In March 2025, MTN Nigeria and Airtel Africa entered into a significant tower-sharing agreement, allowing both firms to expand their networks while minimizing capital expenditures. IHS stands to benefit directly from such partnerships, as shared infrastructure boosts tower utilization and revenue per site.
Leadership Moves Signal Long-Term Commitment
Investor sentiment received an additional boost following CEO Sam Darwish’s recent increase in shareholding. Over the past month, Darwish increased his stake in the company by $7.75 million, taking his total holdings from $56.21 million to $64 million. This move, seen as a strong endorsement of IHS’s strategy, came alongside a 13.76% increase in the company’s stock price.
Risks and Operational Challenges Remain
Despite the positive outlook, IHS Towers is not without its challenges. Its deep operational exposure to Nigeria means it remains vulnerable to macroeconomic instability, currency fluctuations, and regulatory changes.
In 2024, the steep depreciation of the naira and renegotiation of lease terms with MTN temporarily squeezed margins. However, new agreements with Airtel and MTN introduced more resilient pricing models, helping IHS recover from foreign exchange and energy cost pressures.
Operationally, the company continues to face issues related to site security, vandalism, and unauthorized shutdowns. “As a TowerCo, we continue to face operational challenges… but we are committed to delivering for our customers,” IHS stated.

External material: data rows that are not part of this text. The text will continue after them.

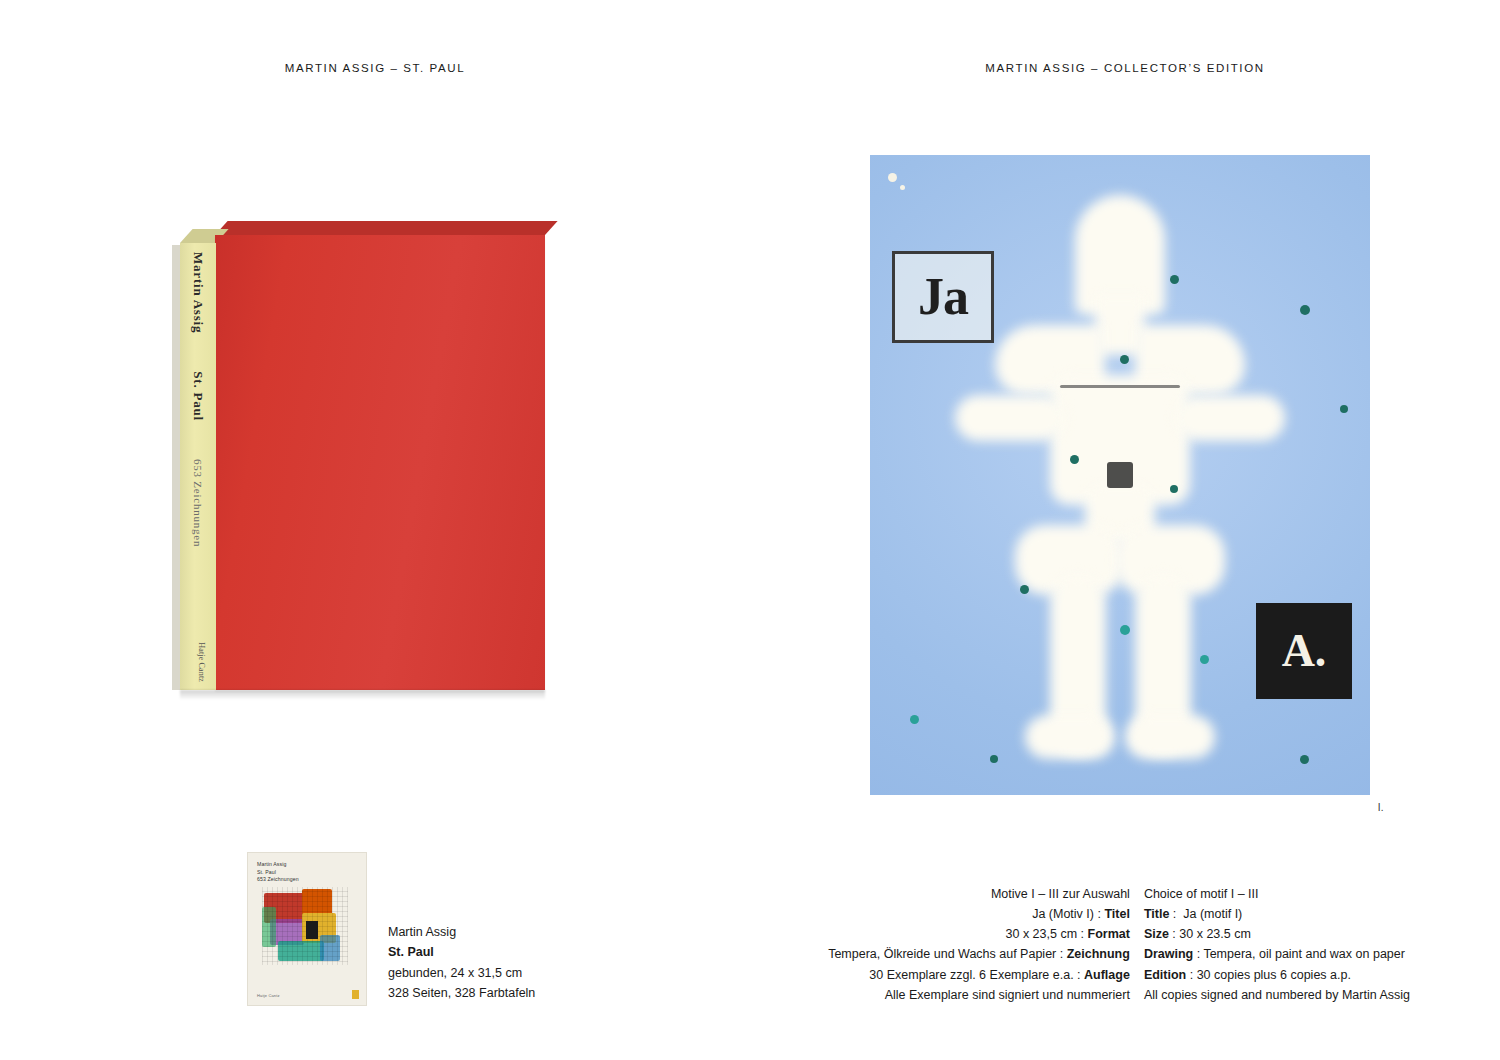MARTIN ASSIG – ST. PAUL
Martin Assig St. Paul 653 Zeichnungen Hatje Cantz
Martin Assig
St. Paul
653 Zeichnungen
Hatje Cantz
Martin Assig
St. Paul
gebunden, 24 x 31,5 cm
328 Seiten, 328 Farbtafeln
MARTIN ASSIG – COLLECTOR’S EDITION
Ja
A.
I.
Motive I – III zur Auswahl
Ja (Motiv I) : Titel
30 x 23,5 cm : Format
Tempera, Ölkreide und Wachs auf Papier : Zeichnung
30 Exemplare zzgl. 6 Exemplare e.a. : Auflage
Alle Exemplare sind signiert und nummeriert
Choice of motif I – III
Title : Ja (motif I)
Size : 30 x 23.5 cm
Drawing : Tempera, oil paint and wax on paper
Edition : 30 copies plus 6 copies a.p.
All copies signed and numbered by Martin Assig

Outlook: Stability and Expansion Drive Investor Optimism
Ultimately, IHS Towers’ ability to secure long-term contracts, adapt to market volatility, and align itself with the strategic goals of Africa’s largest telcos has begun to resonate strongly with investors. The increased trading activity and stock performance in early May may well mark the beginning of a sustained period of growth, both for the company and for the continent’s mobile connectivity landscape.